REQUIREMENTS: Switch every "locality" to "place" in the items, starting with the line containing "collection date: 1879-05" and going on through the line containing "scientific name: Solanum furcatum". Write out only those lines, with nothing else changed.

------------------------

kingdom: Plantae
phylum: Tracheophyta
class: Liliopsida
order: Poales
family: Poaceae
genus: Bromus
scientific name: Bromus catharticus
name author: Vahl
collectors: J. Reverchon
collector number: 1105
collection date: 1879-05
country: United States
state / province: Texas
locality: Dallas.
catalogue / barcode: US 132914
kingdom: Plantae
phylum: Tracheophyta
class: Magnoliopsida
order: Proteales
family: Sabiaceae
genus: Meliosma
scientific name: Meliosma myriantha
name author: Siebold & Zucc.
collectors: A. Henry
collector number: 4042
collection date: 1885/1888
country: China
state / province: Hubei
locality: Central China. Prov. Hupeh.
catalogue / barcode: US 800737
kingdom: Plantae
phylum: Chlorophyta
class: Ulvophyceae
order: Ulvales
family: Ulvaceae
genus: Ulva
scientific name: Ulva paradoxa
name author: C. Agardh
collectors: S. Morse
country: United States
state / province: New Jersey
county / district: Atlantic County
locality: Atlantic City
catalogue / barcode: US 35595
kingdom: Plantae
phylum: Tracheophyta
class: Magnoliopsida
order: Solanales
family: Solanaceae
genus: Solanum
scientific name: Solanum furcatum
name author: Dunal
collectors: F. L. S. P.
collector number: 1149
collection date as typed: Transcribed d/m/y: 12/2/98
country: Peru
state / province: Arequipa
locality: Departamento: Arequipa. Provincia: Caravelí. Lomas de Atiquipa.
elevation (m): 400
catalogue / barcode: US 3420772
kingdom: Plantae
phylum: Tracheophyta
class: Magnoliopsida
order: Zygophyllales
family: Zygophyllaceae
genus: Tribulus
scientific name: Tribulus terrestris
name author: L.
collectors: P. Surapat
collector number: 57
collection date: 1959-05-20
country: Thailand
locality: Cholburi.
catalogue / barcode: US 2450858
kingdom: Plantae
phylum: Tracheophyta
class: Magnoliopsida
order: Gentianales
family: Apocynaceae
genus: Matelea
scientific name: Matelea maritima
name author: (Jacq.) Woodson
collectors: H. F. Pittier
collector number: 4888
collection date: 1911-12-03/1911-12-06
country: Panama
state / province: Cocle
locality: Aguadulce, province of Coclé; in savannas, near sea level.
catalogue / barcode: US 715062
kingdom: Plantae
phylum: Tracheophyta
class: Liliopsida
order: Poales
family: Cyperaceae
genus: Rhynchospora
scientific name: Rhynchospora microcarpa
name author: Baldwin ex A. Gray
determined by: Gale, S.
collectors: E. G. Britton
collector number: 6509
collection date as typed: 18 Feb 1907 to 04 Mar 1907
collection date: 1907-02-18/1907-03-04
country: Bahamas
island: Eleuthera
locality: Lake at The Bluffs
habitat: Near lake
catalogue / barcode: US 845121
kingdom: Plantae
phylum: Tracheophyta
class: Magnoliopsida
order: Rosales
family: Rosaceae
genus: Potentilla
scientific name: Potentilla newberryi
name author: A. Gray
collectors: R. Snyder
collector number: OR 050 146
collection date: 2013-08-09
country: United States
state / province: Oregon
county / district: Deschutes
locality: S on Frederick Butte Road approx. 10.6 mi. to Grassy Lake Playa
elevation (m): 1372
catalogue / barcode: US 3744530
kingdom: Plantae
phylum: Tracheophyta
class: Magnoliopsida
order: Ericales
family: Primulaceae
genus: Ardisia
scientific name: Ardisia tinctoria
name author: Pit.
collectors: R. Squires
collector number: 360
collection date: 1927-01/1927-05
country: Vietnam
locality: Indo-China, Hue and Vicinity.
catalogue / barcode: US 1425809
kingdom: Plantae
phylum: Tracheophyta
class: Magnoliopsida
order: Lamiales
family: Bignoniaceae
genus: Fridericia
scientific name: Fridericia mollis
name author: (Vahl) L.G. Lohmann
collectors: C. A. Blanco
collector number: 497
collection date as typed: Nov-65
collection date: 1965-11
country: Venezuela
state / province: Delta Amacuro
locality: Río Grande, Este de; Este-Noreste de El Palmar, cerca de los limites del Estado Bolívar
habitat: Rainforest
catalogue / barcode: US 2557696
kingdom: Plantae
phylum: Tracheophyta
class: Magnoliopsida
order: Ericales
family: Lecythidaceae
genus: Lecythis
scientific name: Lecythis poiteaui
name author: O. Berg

------------------------

PROBLEM SOLUTION:
collection date: 1879-05
country: United States
state / province: Texas
place: Dallas.
catalogue / barcode: US 132914
kingdom: Plantae
phylum: Tracheophyta
class: Magnoliopsida
order: Proteales
family: Sabiaceae
genus: Meliosma
scientific name: Meliosma myriantha
name author: Siebold & Zucc.
collectors: A. Henry
collector number: 4042
collection date: 1885/1888
country: China
state / province: Hubei
place: Central China. Prov. Hupeh.
catalogue / barcode: US 800737
kingdom: Plantae
phylum: Chlorophyta
class: Ulvophyceae
order: Ulvales
family: Ulvaceae
genus: Ulva
scientific name: Ulva paradoxa
name author: C. Agardh
collectors: S. Morse
country: United States
state / province: New Jersey
county / district: Atlantic County
place: Atlantic City
catalogue / barcode: US 35595
kingdom: Plantae
phylum: Tracheophyta
class: Magnoliopsida
order: Solanales
family: Solanaceae
genus: Solanum
scientific name: Solanum furcatum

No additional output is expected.